*** PASSAGE Section Begins ***
Not that long ago, the New York Times published a story claiming they received years’ worth of Donald Trump’s tax documents. The mainstream media went berserk, trying to slander the president over the contents of the report. But the article revealed that—if the documents were real—Trump did nothing wrong, nor broke the law. But now, tax and legal experts are saying someone did break the law—and might end up in the slammer.
For years, Democrats have been eager to get their hands on Trump’s private, financial records. A case in New York has been slowly working its way through the courts. It seems the left thinks they can use Trump’s tax documents as a way to finally, finally prove he is everything they claim him to be.
But even in 2016, when Trump refused to release his taxes, the American people didn’t care. Donald Trump because president without a single voter seeing his taxes (not that voters really look at the tax documents of a candidate—have you?). Democrats still insisted that his taxes would reveal Trump to be a crook and a liar.
What did we learn from the Times’ “bombshell” report? That Trump cheated the IRS? Nope. That he broke the law by refuses to pay taxes? Again, no. Or—and this is something Dems really wanted to find—that he ever took money from Russia (like Hunter Biden did)? Again, they found a big fat zero.
But the fact remains is, if the documents the Times published were Trump’s real tax documents, something is very wrong. Your tax information is private. Nobody else outside the IRS is entitled to see those documents. So, for a newspaper to have gotten their hands on it—someone broke the law.
And experts are saying it could land them in prison.
*** PASSAGE Section Ends ***
EXERCISE INSTRUCTIONS
1. Reproduce the stretch of the article on Trump's tax documents from "What did we" through "it—someone broke the law.".
2. In the article on Trump's tax documents, what year is given as the time when Trump refused to release his taxes?
The listing comes from a different source than the article on Trump's tax documents.
*** DATASET EXCERPTS Section Begins ***
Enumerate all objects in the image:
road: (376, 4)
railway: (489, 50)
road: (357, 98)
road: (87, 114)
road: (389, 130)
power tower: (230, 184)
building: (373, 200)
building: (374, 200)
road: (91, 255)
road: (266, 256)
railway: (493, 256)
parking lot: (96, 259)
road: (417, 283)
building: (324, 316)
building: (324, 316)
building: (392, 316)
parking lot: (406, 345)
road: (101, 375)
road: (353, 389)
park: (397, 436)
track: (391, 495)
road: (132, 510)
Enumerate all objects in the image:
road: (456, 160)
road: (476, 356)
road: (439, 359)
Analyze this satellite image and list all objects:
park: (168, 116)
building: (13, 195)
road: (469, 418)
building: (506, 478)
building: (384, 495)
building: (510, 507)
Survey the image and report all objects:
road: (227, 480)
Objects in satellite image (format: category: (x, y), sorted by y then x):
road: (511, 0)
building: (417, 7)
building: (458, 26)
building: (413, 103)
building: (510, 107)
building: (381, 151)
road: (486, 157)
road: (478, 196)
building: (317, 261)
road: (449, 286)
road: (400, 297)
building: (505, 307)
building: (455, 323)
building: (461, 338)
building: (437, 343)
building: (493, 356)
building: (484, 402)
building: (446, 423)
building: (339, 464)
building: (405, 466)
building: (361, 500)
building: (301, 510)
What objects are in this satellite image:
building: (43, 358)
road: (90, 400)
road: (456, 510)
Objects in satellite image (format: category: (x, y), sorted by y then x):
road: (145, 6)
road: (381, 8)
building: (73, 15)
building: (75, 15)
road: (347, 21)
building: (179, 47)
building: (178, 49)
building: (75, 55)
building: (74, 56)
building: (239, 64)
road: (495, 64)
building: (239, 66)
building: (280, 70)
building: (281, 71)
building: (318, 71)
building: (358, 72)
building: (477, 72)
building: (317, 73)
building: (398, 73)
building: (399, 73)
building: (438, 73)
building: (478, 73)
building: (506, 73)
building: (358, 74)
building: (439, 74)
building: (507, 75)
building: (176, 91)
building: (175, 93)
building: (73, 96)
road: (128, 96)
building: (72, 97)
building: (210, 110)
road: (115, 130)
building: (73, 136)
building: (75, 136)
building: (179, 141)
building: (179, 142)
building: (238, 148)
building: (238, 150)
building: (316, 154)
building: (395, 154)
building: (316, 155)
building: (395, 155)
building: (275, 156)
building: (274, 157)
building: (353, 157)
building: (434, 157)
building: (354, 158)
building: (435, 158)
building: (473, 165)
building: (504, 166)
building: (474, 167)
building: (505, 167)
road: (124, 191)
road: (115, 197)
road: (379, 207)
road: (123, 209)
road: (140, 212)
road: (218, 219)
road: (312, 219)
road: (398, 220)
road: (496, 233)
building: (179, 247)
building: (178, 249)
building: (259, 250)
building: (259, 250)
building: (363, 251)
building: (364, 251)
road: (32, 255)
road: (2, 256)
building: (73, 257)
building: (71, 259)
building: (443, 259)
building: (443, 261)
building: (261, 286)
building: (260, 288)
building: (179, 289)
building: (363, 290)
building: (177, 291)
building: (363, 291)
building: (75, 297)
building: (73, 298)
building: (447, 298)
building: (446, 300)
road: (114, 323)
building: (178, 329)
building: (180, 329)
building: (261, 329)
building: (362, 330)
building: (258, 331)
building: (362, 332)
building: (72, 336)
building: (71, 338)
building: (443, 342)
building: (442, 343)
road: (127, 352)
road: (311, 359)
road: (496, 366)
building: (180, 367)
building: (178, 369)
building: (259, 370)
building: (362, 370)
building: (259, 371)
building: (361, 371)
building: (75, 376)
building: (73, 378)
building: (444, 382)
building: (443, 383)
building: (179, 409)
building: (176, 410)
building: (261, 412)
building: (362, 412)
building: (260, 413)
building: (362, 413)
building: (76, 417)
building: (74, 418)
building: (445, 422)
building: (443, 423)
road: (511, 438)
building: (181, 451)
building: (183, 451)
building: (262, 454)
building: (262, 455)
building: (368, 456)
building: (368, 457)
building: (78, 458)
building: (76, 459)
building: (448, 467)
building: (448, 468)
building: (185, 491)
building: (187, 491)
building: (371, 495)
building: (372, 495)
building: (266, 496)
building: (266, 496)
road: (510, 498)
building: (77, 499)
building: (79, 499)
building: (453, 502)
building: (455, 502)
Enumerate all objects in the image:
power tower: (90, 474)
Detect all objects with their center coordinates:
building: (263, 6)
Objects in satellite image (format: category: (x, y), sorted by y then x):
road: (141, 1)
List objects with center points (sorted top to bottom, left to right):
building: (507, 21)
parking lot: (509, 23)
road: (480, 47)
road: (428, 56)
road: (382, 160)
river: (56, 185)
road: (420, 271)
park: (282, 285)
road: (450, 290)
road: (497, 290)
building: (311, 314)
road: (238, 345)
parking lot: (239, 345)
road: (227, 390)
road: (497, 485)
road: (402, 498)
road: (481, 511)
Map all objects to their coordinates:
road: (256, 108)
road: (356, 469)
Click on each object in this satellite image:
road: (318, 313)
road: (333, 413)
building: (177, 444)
*** DATASET EXCERPTS Section Ends ***
SOLUTIONS PER TASK
1.
What did we learn from the Times’ “bombshell” report? That Trump cheated the IRS? Nope. That he broke the law by refuses to pay taxes? Again, no. Or—and this is something Dems really wanted to find—that he ever took money from Russia (like Hunter Biden did)? Again, they found a big fat zero.
But the fact remains is, if the documents the Times published were Trump’s real tax documents, something is very wrong. Your tax information is private. Nobody else outside the IRS is entitled to see those documents. So, for a newspaper to have gotten their hands on it—someone broke the law.

2. 2016